Folha de S. Paulo


Editorial: Nelson Mandela

A galeria dos heróis do século 20 é extensa, mas muitos deles, embora ídolos numa parte, são vilões em outras. É bem menos numerosa aquela constituída por personagens que, ainda em vida, foram alçados a um patamar acima do bem e do mal. Nela estão Mohandas Gandhi, Martin Luther King e, sem dúvida, Nelson Mandela.

A morte do líder sul-africano aos 95 anos traz à memória momentos icônicos das últimas décadas: o discurso de defesa no julgamento que o condenou à prisão perpétua, quando se dispôs a morrer pela democracia racial; a saída da prisão, após 27 anos, com passos lentos e punho erguido; a eleição para presidente em 1994.

O caráter excepcional de Mandela se manifestou de diversas formas. Herói da libertação africana, não quis, ao contrário do que fizeram outros "pais da pátria" naquele continente, moldar o Estado à sua imagem e semelhança. Abriu mão do poder após um único mandato, de cinco anos. É enorme o contraste com dinossauros como Robert Mugabe, do vizinho Zimbábue, no poder desde 1980.

O discurso conciliador e a força do exemplo ajudaram a conter as forças centrífugas da África do Sul na primeira metade dos anos 90. Visto de hoje, o processo de transição pós-apartheid parece ter sido possível apenas porque na liderança estava Nelson Mandela.

Sua moderação e fortaleza moral foram decisivas para desencorajar movimentos separatistas brancos que se alimentavam de um razoável temor de retribuição negra após o fim do apartheid. No poder da oratória e na habilidade política o líder acomodou nacionalismos tribais, sobretudo da influente etnia zulu, que noutros países africanos levaram a tragédias.

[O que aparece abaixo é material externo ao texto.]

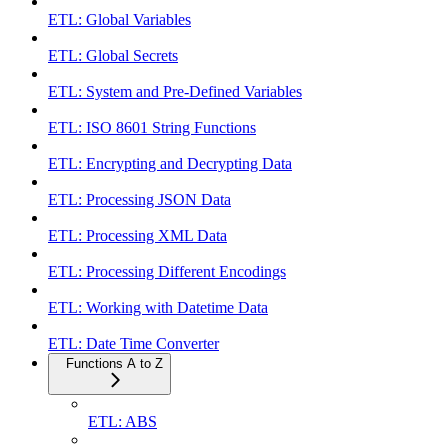
ETL: Global Variables
ETL: Global Secrets
ETL: System and Pre-Defined Variables
ETL: ISO 8601 String Functions
ETL: Encrypting and Decrypting Data
ETL: Processing JSON Data
ETL: Processing XML Data
ETL: Processing Different Encodings
ETL: Working with Datetime Data
ETL: Date Time Converter
Functions A to Z
ETL: ABS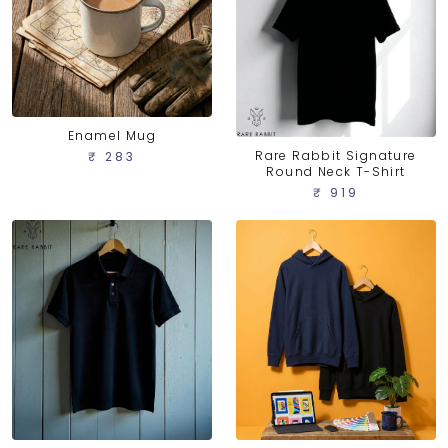
Enamel Mug
Rare Rabbit Signature
₹ 283
Round Neck T-Shirt
₹ 919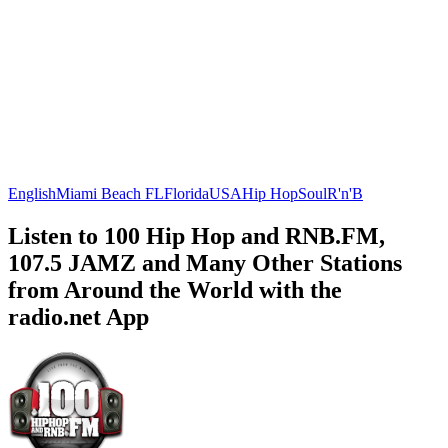
English
Miami Beach FL
Florida
USA
Hip Hop
Soul
R'n'B
Listen to 100 Hip Hop and RNB.FM,
107.5 JAMZ and Many Other Stations
from Around the World with the
radio.net App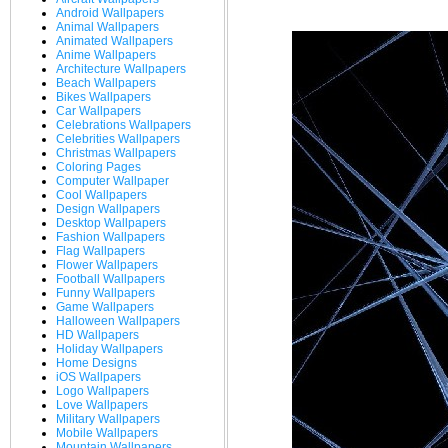
Android Wallpapers
Animal Wallpapers
Animated Wallpapers
Anime Wallpapers
Architecture Wallpapers
Beach Wallpapers
Bikes Wallpapers
Car Wallpapers
Celebrations Wallpapers
Celebrities Wallpapers
Christmas Wallpapers
Coloring Pages
Computer Wallpaper
Cool Wallpapers
Design Wallpapers
Desktop Wallpapers
Fashion Wallpapers
Flag Wallpapers
Flower Wallpapers
Football Wallpapers
Funny Wallpapers
Game Wallpapers
Halloween Wallpapers
HD Wallpapers
Holiday Wallpapers
Home Designs
iOS Wallpapers
Logo Wallpapers
Love Wallpapers
Military Wallpapers
Mobile Wallpapers
Mountain Wallpapers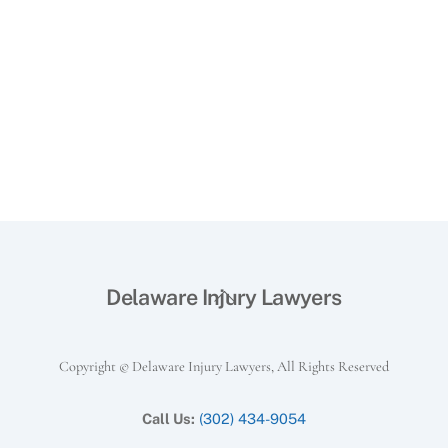
Back
Delaware Injury Lawyers
To
Top
Copyright © Delaware Injury Lawyers, All Rights Reserved
Call Us:
(302) 434-9054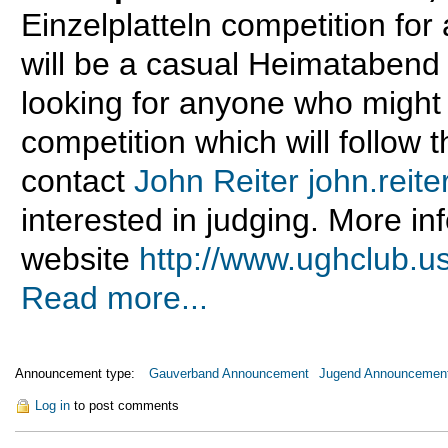
Einzelplatteln competition for
will be a casual Heimatabend
looking for anyone who might 
competition which will follow t
contact
John Reiter
john.rei
interested in judging. More i
website
http://www.ughclub.u
Read more...
Announcement type:
Gauverband Announcement
Jugend Announcemen
Log in
to post comments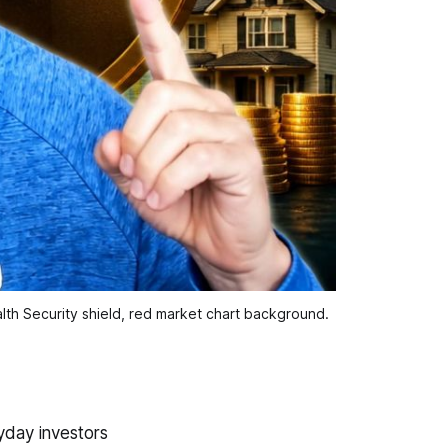
th Security shield, red market chart background.
yday investors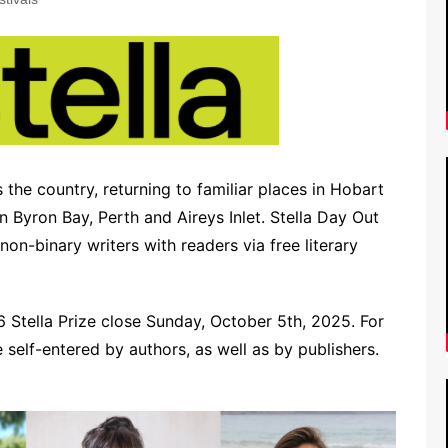
the country, returning to familiar places in Hobart
n Byron Bay, Perth and Aireys Inlet. Stella Day Out
on-binary writers with readers via free literary
6 Stella Prize close Sunday, October 5th, 2025. For
 self-entered by authors, as well as by publishers.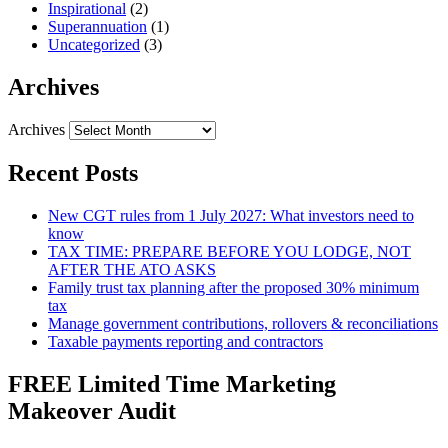
Inspirational
(2)
Superannuation
(1)
Uncategorized
(3)
Archives
Archives
Recent Posts
New CGT rules from 1 July 2027: What investors need to
know
TAX TIME: PREPARE BEFORE YOU LODGE, NOT
AFTER THE ATO ASKS
Family trust tax planning after the proposed 30% minimum
tax
Manage government contributions, rollovers & reconciliations
Taxable payments reporting and contractors
FREE Limited Time Marketing
Makeover Audit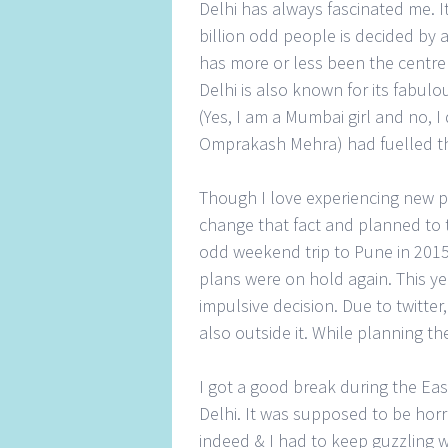
Delhi has always fascinated me. It
billion odd people is decided by a
has more or less been the centre 
Delhi is also known for its fabulou
(Yes, I am a Mumbai girl and no, I
Omprakash Mehra) had fuelled the d
Though I love experiencing new pl
change that fact and planned to 
odd weekend trip to Pune in 2015 
plans were on hold again. This year
impulsive decision. Due to twitte
also outside it. While planning the
I got a good break during the Eas
Delhi. It was supposed to be horr
indeed & I had to keep guzzling w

Como figura mitológica, Mandela teve seus pecados relevados. Desinteressado pelos meandros da administração, fez um governo apenas mediano. O país sob seu comando cresceu em média 2,7% ao ano, insuficiente para reduzir a pobreza acumulada. A desigualdade de renda aumentou. Os índices de violência urbana explodiram.

Ignorou a nascente epidemia de Aids, não foi imune à retórica terceiro-mundista e mostrou injustificável solidariedade a déspotas como Muammar Gaddafi e Fidel Castro.

Seu legado maior é difícil de ser medido. Sem esmagar a minoria branca, estabeleceu a igualdade com os negros, 80% da população. Sublimou anos de cárcere e sofrimento pessoal em nome de um bem coletivo. Após sair do governo, pairou sobre as pequenezas da política sul-africana: as brigas fratricidas no governo, os escândalos de corrupção, as ofensas marcadas pelo componente racial.

Nos últimos dez anos, a democracia sul-africana retrocedeu a uma pálida lembrança do idealismo pós-apartheid. Mas a comoção com a morte de Nelson Mandela é prova de que não há retorno cabível a um dos mais odiosos sistemas políticos já inventados.